We reached McKay's about 12:30, turned in the boxes, and went about browsing. When I went back to pick up my trade in, they gave me nearly a full box of books back, but I still had $136 in credit! Those DVDs really added up. I'll take the rest of the books to 2nd and Charles, and what they don't want, I'll take to Goodwill. I paid for James' books as well as my own, and I still have $86 left of credit. Got three "Dear America" books (Tory girl, English girl in the West, and German girl immigrating to the US after Kristallnacht), one "Dear Canada" book, a William Safire English usage book, another linguistics book called Blooming English, a "Reminisce" compilation book called From Flappers to Flivvers, and, most wonderful, a "Reader's Digest" book called Yesterday's Britain. I also go the DVD Holidaze for $2. James got an F-15 book, some science fiction paperbacks, a book about extreme weather, and another about pilot stories.
I did only a cursory examination of history, nature, and science, since we were so hungry; I didn't even go upstairs to check out for Christmas CDs, but I guess I have enough. :-)
We found a place to eat very close to McKay's, the City Cafe Diner. All I can say is...wow. The portions were enormous; we both had open-face sandwiches, me roast beef and James meat loaf. We both took half of it home. We also had a cup of their chicken soup, which was savory and delicious and came with a bonus: nostalgia! When the waitress served it, it brought back so many memories! Instead of rice or just some sort of noodle in it, they had broken up spaghetti and used that for the noodles, just like my mom and my aunts used to do! We also got some onion rings as an appetizer: excellent! Plus we took home a big slice of "chocolate decadence" cake for dessert. The service was prompt and friendly as well.
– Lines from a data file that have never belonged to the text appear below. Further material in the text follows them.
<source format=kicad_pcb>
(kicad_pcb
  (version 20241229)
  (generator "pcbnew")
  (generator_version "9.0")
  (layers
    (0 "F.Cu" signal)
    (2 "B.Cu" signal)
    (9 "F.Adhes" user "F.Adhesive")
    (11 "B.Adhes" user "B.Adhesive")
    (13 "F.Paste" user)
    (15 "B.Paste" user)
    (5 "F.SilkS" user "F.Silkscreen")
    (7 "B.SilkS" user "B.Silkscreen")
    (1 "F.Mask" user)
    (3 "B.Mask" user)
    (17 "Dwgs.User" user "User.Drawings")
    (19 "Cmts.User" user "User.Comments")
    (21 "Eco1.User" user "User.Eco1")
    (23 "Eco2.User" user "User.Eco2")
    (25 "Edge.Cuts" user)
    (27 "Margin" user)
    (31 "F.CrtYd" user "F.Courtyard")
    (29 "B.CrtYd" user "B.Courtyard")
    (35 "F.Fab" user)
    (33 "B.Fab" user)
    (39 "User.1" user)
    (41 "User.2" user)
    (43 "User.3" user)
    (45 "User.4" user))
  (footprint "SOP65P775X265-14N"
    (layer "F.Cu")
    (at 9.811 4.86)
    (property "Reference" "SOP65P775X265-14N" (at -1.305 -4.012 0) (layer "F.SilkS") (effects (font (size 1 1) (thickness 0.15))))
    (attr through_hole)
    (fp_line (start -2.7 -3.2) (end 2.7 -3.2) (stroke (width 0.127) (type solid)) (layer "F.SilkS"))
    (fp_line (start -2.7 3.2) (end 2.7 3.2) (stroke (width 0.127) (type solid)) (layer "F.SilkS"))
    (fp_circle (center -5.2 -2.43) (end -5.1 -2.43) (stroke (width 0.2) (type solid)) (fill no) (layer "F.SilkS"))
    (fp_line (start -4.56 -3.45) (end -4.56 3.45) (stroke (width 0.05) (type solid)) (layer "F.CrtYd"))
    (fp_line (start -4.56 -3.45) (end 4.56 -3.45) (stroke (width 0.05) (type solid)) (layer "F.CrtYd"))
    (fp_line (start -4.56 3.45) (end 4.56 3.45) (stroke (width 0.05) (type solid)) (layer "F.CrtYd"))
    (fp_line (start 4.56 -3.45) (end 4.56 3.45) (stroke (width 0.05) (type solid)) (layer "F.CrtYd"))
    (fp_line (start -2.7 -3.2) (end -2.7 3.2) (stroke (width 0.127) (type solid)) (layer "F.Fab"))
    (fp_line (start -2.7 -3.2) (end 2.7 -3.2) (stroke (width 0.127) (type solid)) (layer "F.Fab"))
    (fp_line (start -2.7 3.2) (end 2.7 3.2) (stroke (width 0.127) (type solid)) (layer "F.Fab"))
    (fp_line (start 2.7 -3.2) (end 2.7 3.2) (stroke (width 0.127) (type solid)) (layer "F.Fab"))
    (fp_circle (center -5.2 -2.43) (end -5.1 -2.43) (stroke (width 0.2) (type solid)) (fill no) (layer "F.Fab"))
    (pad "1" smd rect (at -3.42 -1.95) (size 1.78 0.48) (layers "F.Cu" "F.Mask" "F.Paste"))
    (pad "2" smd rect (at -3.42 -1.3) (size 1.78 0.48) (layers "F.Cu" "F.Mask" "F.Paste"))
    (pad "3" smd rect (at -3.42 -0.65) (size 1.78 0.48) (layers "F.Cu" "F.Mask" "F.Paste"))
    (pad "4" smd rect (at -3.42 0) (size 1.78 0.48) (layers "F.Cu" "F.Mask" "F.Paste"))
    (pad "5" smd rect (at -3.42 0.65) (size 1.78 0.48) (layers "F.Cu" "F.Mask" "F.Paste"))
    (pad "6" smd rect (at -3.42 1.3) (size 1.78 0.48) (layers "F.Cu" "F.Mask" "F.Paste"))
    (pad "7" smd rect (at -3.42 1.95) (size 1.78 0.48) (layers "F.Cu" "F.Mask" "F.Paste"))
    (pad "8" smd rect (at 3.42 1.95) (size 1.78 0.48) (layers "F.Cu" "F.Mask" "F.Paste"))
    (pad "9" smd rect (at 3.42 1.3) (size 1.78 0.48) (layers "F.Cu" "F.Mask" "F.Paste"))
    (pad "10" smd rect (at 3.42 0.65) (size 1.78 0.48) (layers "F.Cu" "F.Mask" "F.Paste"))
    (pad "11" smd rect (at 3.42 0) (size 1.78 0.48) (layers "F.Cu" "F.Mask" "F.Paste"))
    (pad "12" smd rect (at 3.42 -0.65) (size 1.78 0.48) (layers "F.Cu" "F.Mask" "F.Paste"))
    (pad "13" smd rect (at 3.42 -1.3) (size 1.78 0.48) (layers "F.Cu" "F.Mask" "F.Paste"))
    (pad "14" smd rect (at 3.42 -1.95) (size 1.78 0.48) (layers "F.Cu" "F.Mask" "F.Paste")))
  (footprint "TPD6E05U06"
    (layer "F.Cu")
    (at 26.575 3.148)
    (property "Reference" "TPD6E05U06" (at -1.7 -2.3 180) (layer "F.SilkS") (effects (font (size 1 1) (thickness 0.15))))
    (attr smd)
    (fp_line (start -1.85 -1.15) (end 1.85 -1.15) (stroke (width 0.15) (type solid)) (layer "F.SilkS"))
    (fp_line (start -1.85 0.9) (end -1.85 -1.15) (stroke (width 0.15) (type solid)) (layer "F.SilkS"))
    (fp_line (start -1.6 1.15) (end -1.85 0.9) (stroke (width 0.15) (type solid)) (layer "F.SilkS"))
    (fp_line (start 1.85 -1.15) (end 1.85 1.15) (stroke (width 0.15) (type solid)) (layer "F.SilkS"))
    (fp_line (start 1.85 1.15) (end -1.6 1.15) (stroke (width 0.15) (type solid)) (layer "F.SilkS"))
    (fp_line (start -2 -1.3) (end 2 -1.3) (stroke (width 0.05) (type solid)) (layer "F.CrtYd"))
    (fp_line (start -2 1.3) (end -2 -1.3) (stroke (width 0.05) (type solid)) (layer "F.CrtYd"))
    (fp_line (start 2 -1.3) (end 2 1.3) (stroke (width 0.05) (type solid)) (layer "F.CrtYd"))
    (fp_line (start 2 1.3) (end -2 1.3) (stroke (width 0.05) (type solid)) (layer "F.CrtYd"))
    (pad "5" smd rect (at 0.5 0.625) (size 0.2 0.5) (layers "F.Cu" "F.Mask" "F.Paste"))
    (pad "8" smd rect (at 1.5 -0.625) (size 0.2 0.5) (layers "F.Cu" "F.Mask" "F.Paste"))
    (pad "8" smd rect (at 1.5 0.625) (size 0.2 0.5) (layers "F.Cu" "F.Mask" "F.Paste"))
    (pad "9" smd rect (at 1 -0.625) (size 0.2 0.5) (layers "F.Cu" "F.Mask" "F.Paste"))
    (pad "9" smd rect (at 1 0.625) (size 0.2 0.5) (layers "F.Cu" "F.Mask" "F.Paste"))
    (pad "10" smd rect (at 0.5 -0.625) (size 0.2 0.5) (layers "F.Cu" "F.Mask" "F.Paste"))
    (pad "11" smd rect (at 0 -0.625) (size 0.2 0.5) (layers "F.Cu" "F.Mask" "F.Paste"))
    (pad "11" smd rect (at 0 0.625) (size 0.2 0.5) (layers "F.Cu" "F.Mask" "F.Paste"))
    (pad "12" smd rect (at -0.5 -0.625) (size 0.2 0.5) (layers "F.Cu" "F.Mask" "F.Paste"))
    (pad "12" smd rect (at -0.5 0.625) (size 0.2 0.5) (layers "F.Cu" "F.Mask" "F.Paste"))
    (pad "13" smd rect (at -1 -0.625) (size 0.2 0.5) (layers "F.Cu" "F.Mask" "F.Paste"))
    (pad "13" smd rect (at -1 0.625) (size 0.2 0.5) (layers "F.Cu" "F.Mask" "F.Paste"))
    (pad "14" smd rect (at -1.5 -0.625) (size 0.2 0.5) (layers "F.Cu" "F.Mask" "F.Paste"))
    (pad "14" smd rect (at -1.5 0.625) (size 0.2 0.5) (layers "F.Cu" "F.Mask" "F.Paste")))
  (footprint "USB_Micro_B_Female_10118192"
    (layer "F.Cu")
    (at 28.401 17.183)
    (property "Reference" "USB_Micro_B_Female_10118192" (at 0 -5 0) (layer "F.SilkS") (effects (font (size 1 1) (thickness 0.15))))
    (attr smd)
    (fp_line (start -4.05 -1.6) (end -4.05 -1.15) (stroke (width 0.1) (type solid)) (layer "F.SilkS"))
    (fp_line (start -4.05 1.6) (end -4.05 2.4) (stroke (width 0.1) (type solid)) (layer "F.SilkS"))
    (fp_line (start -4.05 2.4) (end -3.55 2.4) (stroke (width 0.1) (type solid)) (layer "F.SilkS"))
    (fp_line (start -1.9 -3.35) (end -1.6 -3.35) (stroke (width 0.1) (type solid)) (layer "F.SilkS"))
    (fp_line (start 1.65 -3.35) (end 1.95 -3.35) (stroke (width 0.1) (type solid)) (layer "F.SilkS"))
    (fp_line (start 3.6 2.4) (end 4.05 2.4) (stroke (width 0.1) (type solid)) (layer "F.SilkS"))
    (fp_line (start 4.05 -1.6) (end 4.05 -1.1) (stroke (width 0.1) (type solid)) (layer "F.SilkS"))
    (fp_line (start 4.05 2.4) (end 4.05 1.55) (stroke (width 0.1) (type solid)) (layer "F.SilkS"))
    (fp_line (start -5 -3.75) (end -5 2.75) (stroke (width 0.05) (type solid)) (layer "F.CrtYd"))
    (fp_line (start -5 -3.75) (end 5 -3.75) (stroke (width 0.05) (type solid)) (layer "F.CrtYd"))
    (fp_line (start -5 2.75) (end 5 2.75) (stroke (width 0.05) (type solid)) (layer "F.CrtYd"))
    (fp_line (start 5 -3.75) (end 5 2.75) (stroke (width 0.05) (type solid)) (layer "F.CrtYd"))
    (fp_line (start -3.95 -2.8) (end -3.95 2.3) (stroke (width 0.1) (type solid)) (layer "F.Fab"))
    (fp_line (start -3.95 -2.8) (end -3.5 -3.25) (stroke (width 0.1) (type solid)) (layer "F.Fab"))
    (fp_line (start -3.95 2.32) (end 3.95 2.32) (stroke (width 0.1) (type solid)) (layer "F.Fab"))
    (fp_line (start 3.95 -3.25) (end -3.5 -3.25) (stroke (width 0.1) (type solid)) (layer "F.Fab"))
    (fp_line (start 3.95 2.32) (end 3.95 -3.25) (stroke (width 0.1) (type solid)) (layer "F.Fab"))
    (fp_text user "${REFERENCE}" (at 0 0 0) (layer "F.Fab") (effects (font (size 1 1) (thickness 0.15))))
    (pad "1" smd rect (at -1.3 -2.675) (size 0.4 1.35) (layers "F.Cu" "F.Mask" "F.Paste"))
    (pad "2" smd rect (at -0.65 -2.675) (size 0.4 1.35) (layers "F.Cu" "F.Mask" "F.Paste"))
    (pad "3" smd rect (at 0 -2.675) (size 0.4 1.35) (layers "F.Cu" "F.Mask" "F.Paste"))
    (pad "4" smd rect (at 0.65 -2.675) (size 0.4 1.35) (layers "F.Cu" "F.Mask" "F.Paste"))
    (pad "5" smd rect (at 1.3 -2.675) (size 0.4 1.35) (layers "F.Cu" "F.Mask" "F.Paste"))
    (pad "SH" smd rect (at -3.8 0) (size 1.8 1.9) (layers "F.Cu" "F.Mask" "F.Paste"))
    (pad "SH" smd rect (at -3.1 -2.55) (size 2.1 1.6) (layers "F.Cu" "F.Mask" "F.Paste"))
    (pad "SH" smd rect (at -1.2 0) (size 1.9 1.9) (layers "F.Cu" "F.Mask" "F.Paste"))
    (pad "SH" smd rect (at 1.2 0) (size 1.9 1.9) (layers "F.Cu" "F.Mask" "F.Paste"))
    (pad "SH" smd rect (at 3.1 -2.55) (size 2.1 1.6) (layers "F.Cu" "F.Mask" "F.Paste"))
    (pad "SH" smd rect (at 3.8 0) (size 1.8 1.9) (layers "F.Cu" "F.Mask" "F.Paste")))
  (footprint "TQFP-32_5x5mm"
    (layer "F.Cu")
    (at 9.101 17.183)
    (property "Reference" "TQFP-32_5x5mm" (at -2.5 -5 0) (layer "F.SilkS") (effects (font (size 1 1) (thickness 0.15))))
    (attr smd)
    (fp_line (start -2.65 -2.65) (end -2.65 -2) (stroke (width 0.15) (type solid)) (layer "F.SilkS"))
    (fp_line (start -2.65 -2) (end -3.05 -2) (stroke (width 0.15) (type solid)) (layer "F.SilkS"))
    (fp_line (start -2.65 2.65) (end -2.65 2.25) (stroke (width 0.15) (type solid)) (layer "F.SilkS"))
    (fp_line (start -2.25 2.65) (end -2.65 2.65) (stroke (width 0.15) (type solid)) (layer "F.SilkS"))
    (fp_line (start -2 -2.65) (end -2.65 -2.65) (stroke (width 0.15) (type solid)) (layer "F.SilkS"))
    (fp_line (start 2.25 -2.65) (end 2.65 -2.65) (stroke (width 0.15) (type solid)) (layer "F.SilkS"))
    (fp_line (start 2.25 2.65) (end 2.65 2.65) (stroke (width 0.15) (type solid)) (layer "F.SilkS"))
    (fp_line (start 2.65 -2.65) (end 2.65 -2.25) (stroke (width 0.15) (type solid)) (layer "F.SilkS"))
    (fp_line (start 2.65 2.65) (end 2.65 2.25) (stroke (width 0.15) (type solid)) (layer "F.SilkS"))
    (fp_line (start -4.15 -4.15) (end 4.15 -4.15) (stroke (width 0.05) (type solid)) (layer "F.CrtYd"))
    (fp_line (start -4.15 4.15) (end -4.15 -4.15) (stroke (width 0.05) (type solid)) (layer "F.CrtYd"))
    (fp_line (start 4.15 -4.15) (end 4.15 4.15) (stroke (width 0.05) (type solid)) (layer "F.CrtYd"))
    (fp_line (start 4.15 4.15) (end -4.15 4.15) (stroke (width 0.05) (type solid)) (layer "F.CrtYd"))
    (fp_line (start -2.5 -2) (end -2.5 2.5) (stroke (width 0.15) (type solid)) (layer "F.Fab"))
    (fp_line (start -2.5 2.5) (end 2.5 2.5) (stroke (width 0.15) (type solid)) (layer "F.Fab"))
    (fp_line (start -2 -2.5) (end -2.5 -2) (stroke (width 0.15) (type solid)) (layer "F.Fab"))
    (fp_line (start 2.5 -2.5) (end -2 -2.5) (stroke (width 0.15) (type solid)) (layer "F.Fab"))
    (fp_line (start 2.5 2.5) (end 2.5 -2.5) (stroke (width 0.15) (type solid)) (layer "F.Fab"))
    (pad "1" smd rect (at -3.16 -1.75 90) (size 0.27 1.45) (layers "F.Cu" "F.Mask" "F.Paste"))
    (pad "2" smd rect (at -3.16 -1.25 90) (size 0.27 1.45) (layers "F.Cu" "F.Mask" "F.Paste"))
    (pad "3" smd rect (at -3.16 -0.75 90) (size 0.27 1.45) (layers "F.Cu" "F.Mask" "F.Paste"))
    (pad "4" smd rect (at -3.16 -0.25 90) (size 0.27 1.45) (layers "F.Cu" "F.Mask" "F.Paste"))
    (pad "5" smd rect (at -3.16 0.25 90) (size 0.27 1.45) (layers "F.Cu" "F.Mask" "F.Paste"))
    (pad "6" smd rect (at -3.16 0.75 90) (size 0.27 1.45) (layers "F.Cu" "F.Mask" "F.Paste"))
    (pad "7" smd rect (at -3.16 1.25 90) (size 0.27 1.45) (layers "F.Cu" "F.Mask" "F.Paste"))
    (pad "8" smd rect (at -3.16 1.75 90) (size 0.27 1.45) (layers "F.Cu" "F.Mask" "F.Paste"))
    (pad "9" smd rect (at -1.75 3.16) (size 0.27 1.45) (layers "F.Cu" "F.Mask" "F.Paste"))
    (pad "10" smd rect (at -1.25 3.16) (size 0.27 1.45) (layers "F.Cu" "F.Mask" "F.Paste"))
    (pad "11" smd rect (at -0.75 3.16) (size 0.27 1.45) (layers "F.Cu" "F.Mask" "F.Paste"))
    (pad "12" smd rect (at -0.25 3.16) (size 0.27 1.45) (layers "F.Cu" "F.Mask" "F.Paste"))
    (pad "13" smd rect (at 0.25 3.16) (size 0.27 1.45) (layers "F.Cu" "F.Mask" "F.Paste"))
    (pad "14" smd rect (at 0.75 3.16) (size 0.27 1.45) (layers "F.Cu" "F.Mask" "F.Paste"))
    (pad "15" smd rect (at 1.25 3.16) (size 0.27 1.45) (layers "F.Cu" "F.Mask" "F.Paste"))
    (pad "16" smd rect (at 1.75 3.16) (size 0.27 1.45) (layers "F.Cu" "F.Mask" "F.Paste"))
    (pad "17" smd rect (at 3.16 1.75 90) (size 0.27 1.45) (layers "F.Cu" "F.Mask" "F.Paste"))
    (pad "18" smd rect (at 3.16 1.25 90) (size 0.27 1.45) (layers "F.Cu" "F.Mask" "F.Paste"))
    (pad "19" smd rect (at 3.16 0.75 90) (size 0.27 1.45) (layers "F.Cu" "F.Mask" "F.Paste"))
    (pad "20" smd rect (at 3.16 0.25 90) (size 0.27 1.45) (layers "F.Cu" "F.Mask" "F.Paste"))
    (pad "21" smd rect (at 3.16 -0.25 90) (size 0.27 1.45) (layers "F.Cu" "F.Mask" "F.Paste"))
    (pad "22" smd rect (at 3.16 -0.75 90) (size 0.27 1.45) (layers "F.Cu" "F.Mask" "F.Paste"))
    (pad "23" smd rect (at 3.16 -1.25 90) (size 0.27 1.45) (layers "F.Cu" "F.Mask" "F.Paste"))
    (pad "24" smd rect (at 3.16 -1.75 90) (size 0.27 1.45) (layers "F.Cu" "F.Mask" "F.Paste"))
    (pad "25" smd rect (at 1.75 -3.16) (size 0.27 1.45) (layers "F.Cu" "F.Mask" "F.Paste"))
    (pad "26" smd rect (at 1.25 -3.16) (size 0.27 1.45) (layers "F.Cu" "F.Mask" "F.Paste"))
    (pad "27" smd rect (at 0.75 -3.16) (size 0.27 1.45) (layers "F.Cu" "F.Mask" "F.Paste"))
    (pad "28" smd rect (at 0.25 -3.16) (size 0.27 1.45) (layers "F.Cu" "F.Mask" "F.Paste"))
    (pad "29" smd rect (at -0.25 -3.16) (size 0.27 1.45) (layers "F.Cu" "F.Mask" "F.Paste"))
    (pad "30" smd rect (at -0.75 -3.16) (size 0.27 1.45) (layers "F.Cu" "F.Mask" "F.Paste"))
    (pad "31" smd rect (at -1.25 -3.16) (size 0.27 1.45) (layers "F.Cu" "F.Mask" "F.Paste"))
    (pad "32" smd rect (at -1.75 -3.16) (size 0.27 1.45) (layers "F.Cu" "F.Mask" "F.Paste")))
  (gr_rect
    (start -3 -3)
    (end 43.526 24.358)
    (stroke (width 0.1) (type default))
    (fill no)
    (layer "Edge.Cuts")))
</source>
Finally we drove over to the Hamilton Mall Barnes & Noble, nearly getting sideswiped by an idiot in a van in the process. I don't know why everyone else's Barnes & Nobles are better than any of the ones in Atlanta, except perhaps the Buckhead store—this place is huge, and there's a fantastic variety of books, with the magazine racks so crowded you can barely get them in and out. James got a lovely book of military aircraft paintings, many that look like photographs, with his remaining 20 percent off coupon, and I used my two on Jerry Ellis' Walking to Canterbury (he walks the route that the pilgrims used to take to Canterbury, as in The Canterbury Tales) and the new Christmas book Inventing Scrooge, plus the magazine "Christmas Cottage."
We left there just in time to get home before dark, listening to the rest of the first episode of "A Way With Words" and then a second episode as well. Took Tucker out for another walk and then just killed time until Doctor Who, in which the mysterious Missy was revealed (and yes, it was exactly who I thought it was, but I would have preferred the Radio Times not spoil it on Facebook, thank-you-very-much). So they created Danny just to kill him? Really?
Later on watched The Night That Panicked America (television movie from 1975 with Paul Shenar as Orson Welles). Lots of familiar faces in the film: Michael Constantine, John Ritter, Vic Morrow, and Casey Kasem. Following that I put on a Studio One production hosted by Edward R. Murrow, called "The Night America Trembled."
Sadly, poor Tucker ended the night literally "in the doghouse." He bounced around so much that my little stuffed cow that I have had for years that sits on the console...sigh...sat on the console...fell off. He tore off its eyes and chewed it up pretty badly.